(Recorded data)
..............................

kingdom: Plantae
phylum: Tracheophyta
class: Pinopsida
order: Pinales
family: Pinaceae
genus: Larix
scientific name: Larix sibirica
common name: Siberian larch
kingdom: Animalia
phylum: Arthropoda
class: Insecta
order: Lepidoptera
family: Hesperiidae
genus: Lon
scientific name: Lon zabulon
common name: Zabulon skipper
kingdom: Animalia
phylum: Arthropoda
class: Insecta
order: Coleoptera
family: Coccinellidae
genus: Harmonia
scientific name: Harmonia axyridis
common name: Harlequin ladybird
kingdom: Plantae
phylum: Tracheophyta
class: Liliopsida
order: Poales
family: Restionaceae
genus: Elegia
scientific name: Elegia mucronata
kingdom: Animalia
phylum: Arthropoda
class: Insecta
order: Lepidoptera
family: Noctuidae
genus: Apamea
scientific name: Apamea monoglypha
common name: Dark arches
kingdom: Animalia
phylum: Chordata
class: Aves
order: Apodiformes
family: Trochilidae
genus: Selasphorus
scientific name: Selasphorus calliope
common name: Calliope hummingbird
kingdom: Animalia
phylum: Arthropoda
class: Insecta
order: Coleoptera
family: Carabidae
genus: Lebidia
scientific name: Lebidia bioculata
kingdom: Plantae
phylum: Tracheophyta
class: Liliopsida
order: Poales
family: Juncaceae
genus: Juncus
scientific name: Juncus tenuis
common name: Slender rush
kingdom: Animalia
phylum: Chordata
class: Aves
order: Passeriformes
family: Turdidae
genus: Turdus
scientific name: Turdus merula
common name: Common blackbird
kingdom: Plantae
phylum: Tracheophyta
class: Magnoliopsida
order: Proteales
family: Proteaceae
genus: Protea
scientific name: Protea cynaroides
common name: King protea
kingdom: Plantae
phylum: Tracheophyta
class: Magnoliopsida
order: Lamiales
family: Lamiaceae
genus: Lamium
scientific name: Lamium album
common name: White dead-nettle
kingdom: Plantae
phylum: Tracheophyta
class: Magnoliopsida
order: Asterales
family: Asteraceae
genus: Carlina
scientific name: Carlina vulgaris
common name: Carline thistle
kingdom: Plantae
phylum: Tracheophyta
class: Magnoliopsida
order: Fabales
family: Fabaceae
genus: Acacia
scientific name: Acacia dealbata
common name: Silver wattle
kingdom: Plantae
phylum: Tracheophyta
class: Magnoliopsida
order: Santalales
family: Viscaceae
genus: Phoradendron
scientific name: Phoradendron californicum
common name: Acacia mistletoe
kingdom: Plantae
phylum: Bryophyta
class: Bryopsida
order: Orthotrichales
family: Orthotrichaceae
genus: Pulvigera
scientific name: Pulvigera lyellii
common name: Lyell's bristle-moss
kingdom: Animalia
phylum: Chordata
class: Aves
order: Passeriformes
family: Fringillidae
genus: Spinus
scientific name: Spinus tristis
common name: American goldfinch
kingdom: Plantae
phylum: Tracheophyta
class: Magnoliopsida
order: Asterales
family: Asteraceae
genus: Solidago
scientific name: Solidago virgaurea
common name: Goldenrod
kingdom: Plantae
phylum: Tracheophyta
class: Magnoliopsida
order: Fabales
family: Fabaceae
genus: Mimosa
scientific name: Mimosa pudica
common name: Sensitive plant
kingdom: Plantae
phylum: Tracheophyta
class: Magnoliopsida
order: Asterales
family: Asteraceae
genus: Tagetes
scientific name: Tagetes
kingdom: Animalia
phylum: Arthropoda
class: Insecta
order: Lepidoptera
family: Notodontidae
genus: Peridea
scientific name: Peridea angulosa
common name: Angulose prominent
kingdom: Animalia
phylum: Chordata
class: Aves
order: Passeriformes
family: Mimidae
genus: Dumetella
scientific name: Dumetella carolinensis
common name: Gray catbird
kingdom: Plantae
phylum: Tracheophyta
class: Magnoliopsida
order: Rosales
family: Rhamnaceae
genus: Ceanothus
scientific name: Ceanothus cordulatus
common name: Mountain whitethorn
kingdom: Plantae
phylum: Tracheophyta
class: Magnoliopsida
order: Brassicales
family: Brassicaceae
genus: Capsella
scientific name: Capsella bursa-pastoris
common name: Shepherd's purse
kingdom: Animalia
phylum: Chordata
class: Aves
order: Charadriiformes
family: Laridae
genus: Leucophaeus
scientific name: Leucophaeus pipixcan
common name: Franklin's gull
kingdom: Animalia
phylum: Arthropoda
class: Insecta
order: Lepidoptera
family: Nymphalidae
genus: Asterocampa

..............................

Instructions for the task: Copy out every line of the records above word for word, keeping the original order.

Response:
kingdom: Plantae
phylum: Tracheophyta
class: Pinopsida
order: Pinales
family: Pinaceae
genus: Larix
scientific name: Larix sibirica
common name: Siberian larch
kingdom: Animalia
phylum: Arthropoda
class: Insecta
order: Lepidoptera
family: Hesperiidae
genus: Lon
scientific name: Lon zabulon
common name: Zabulon skipper
kingdom: Animalia
phylum: Arthropoda
class: Insecta
order: Coleoptera
family: Coccinellidae
genus: Harmonia
scientific name: Harmonia axyridis
common name: Harlequin ladybird
kingdom: Plantae
phylum: Tracheophyta
class: Liliopsida
order: Poales
family: Restionaceae
genus: Elegia
scientific name: Elegia mucronata
kingdom: Animalia
phylum: Arthropoda
class: Insecta
order: Lepidoptera
family: Noctuidae
genus: Apamea
scientific name: Apamea monoglypha
common name: Dark arches
kingdom: Animalia
phylum: Chordata
class: Aves
order: Apodiformes
family: Trochilidae
genus: Selasphorus
scientific name: Selasphorus calliope
common name: Calliope hummingbird
kingdom: Animalia
phylum: Arthropoda
class: Insecta
order: Coleoptera
family: Carabidae
genus: Lebidia
scientific name: Lebidia bioculata
kingdom: Plantae
phylum: Tracheophyta
class: Liliopsida
order: Poales
family: Juncaceae
genus: Juncus
scientific name: Juncus tenuis
common name: Slender rush
kingdom: Animalia
phylum: Chordata
class: Aves
order: Passeriformes
family: Turdidae
genus: Turdus
scientific name: Turdus merula
common name: Common blackbird
kingdom: Plantae
phylum: Tracheophyta
class: Magnoliopsida
order: Proteales
family: Proteaceae
genus: Protea
scientific name: Protea cynaroides
common name: King protea
kingdom: Plantae
phylum: Tracheophyta
class: Magnoliopsida
order: Lamiales
family: Lamiaceae
genus: Lamium
scientific name: Lamium album
common name: White dead-nettle
kingdom: Plantae
phylum: Tracheophyta
class: Magnoliopsida
order: Asterales
family: Asteraceae
genus: Carlina
scientific name: Carlina vulgaris
common name: Carline thistle
kingdom: Plantae
phylum: Tracheophyta
class: Magnoliopsida
order: Fabales
family: Fabaceae
genus: Acacia
scientific name: Acacia dealbata
common name: Silver wattle
kingdom: Plantae
phylum: Tracheophyta
class: Magnoliopsida
order: Santalales
family: Viscaceae
genus: Phoradendron
scientific name: Phoradendron californicum
common name: Acacia mistletoe
kingdom: Plantae
phylum: Bryophyta
class: Bryopsida
order: Orthotrichales
family: Orthotrichaceae
genus: Pulvigera
scientific name: Pulvigera lyellii
common name: Lyell's bristle-moss
kingdom: Animalia
phylum: Chordata
class: Aves
order: Passeriformes
family: Fringillidae
genus: Spinus
scientific name: Spinus tristis
common name: American goldfinch
kingdom: Plantae
phylum: Tracheophyta
class: Magnoliopsida
order: Asterales
family: Asteraceae
genus: Solidago
scientific name: Solidago virgaurea
common name: Goldenrod
kingdom: Plantae
phylum: Tracheophyta
class: Magnoliopsida
order: Fabales
family: Fabaceae
genus: Mimosa
scientific name: Mimosa pudica
common name: Sensitive plant
kingdom: Plantae
phylum: Tracheophyta
class: Magnoliopsida
order: Asterales
family: Asteraceae
genus: Tagetes
scientific name: Tagetes
kingdom: Animalia
phylum: Arthropoda
class: Insecta
order: Lepidoptera
family: Notodontidae
genus: Peridea
scientific name: Peridea angulosa
common name: Angulose prominent
kingdom: Animalia
phylum: Chordata
class: Aves
order: Passeriformes
family: Mimidae
genus: Dumetella
scientific name: Dumetella carolinensis
common name: Gray catbird
kingdom: Plantae
phylum: Tracheophyta
class: Magnoliopsida
order: Rosales
family: Rhamnaceae
genus: Ceanothus
scientific name: Ceanothus cordulatus
common name: Mountain whitethorn
kingdom: Plantae
phylum: Tracheophyta
class: Magnoliopsida
order: Brassicales
family: Brassicaceae
genus: Capsella
scientific name: Capsella bursa-pastoris
common name: Shepherd's purse
kingdom: Animalia
phylum: Chordata
class: Aves
order: Charadriiformes
family: Laridae
genus: Leucophaeus
scientific name: Leucophaeus pipixcan
common name: Franklin's gull
kingdom: Animalia
phylum: Arthropoda
class: Insecta
order: Lepidoptera
family: Nymphalidae
genus: Asterocampa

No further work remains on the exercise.